Il reprend en ce sens les réserves de l'Ecritures, qui n'évoque explicitement l'origine du mal, qu'en rapport avec l'histoire humaine. Si le diable est selon le dire de Jésus "meurtrier dès le commencement, [...] menteur et le père du mensonge." (Jn 8:44) la Parole n'explique cette origine qu'à propos de la chute de l'homme (Genèse 3). Les textes prophétiques qui semblent évoquer l'apparition du mal chez le diable (ex. Ez 28:14 et s.) restent sobres.
Cette histoire nous concerne, mais ne nous appartient pas. Augustin, dans son approche, nous donne l'exemple d'une démarche orthodoxe, qui ne s'élance pas dans la spéculation, mais reste reliée à chaque étape à la révélation scripturaire.
Nous ne comprenons pas l'origine du Mal, mais nous savons, à la suite d'Augustin, que « Dieu n'est pas l'auteur du Mal » (BRUN, p.93). Contrairement aux dérives modernes de la philosophie naturelle et de la théologie qu'elle a engendrée (XVII-XIXe s.), Augustin s'efforce constamment de soumettre humblement sa réflexion philosophique et théologique à la tutelle de l'Ecriture. Il croit afin de comprendre et non l'inverse.

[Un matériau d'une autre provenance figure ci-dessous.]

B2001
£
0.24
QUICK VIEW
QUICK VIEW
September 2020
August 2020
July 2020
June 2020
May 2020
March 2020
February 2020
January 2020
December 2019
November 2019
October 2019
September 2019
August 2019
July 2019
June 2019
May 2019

Ceci, l'amène aussi à réaffirmer l'impuissance de l'homme à se sauver lui-même. Seul la Grâce de Dieu pourvoit au salut. Dans "contre Pélage" (qui affirmait que nous contribuons au salut, par nos oeuvres), il s'inscrit comme le précurseur logique des Réformateurs et de leur devise sola fide, sola deo gratia, telle qu'Ephésiens 2 : 8-10 le proclame.